Not automatically, but with one button press the full configuration
can be embedded.
* Log is an overloaded term since it can also mean the debug log. We now
consistently refer to capture files as capture files or just captures
for short. The log is just for log messages and diagnostics.
* The user-facing UI was mostly already consistent, but many of the
public interfaces exposed to python needed to be renamed, and it made
more sense just to make everything consistent.
* We remove the now unneeded name fields in buffer/texture descriptions
and some of the pipeline state structs.
* A single function will give the human-readable name for a resource id.
This will look up a custom set of renames, on top of the names from
the resource descriptions.
* When opening a capture file, a format is now available to allow
easy import from another format without a completely different
interface. Only rdc files can be replayed, but any other file can
load and access structured data through the same interface.
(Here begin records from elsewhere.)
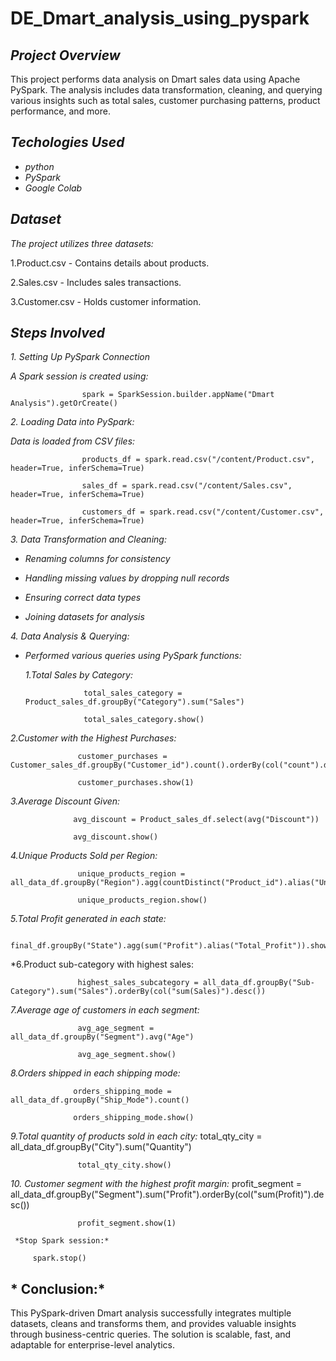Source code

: # DE_Dmart_analysis_using_pyspark

## *Project Overview*

This project performs data analysis on Dmart sales data using Apache PySpark. The analysis includes data transformation, cleaning, and querying various insights such as total sales, customer purchasing patterns, product performance, and more.


##  *Techologies Used* 
  * *python*
  * *PySpark*
  * *Google Colab*

## *Dataset*
*The project utilizes three datasets:*

1.Product.csv - Contains details about products.

2.Sales.csv - Includes sales transactions.

3.Customer.csv - Holds customer information.

## *Steps Involved*
*1. Setting Up PySpark Connection*

  *A Spark session is created using:*
          
                    spark = SparkSession.builder.appName("Dmart Analysis").getOrCreate()

  *2. Loading Data into PySpark:*
       
  
  *Data is loaded from CSV files:*

                    products_df = spark.read.csv("/content/Product.csv", header=True, inferSchema=True)
                    
                    sales_df = spark.read.csv("/content/Sales.csv", header=True, inferSchema=True)
                    
                    customers_df = spark.read.csv("/content/Customer.csv", header=True, inferSchema=True)

*3. Data Transformation and Cleaning:*

* *Renaming columns for consistency*

* *Handling missing values by dropping null records*

* *Ensuring correct data types*

* *Joining datasets for analysis*


*4. Data Analysis & Querying:*

* *Performed various queries using PySpark functions:*

  *1.Total Sales by Category:*


                   total_sales_category = Product_sales_df.groupBy("Category").sum("Sales")

                   total_sales_category.show()
*2.Customer with the Highest Purchases:*

                   customer_purchases = Customer_sales_df.groupBy("Customer_id").count().orderBy(col("count").desc())
                   
                   customer_purchases.show(1)

*3.Average Discount Given:*

                  avg_discount = Product_sales_df.select(avg("Discount"))
                  
                  avg_discount.show()

 *4.Unique Products Sold per Region:*

                   unique_products_region = all_data_df.groupBy("Region").agg(countDistinct("Product_id").alias("Unique_Products"))
                  
                   unique_products_region.show()
                   
*5.Total Profit generated in each state:*

                   final_df.groupBy("State").agg(sum("Profit").alias("Total_Profit")).show()

*6.Product sub-category with highest sales:
                  
                   highest_sales_subcategory = all_data_df.groupBy("Sub-Category").sum("Sales").orderBy(col("sum(Sales)").desc())
                   
*7.Average age of customers in each segment:*

                   avg_age_segment = all_data_df.groupBy("Segment").avg("Age")
                   
                   avg_age_segment.show()

*8.Orders shipped in each shipping mode:*
                  
                  orders_shipping_mode = all_data_df.groupBy("Ship_Mode").count()
                  
                  orders_shipping_mode.show()
                  
*9.Total quantity of products sold in each city:*
                   total_qty_city = all_data_df.groupBy("City").sum("Quantity")
                   
                   total_qty_city.show()
                   
*10. Customer segment with the highest profit margin:*
                   profit_segment = all_data_df.groupBy("Segment").sum("Profit").orderBy(col("sum(Profit)").desc())
                   
                   profit_segment.show(1)
    
     *Stop Spark session:*
         
         spark.stop()


## * Conclusion:*
   This PySpark-driven Dmart analysis successfully integrates multiple datasets, cleans and transforms them, and provides valuable insights through business-centric queries. 
The solution is scalable, fast, and adaptable for enterprise-level analytics.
* The replay initialisation and capture writing interfaces also use the
RDCFile instead of passing filenames or Serialisers around directly.
Driver initialisation parameters are now entirely private, and don't
need to be exposed - any agnostic metadata like thumbnail, driver, etc
are all accessed via the RDCFile container itself.
* Callstack resolution is now part of the container file, not the
back-end via way of its Serialiser.
* Importers/Exporters to other non-RDC formats are registered in a
similar way to replay/remote drivers.
* It is also then possible to construct an RDC file from thin air, by
creating an empty RDCFile container and filling it with data, then
requesting it to be written to disk.
* Since these types are more prevalent than originally designed, it
makes more sense to remove the namespace for ease of typing/naming.
* Also add a specialised type 'bytebuf' for an array of bytes.
* This makes mapping easier to SWIG since there's no special casing for
namespaced arrays. Especially so for nested cases like
rdctype::array<rdctype::str> -> rdcarray<rdcstr>
* For the most part the interface is stl-compatible, but we have a few
little changes of our own for convenience.
* This class is still needed after deleting the C# UI, because we don't
want to pass C++ stl structs over module boundaries and possibly run
into hard to diagnose incompatibilities.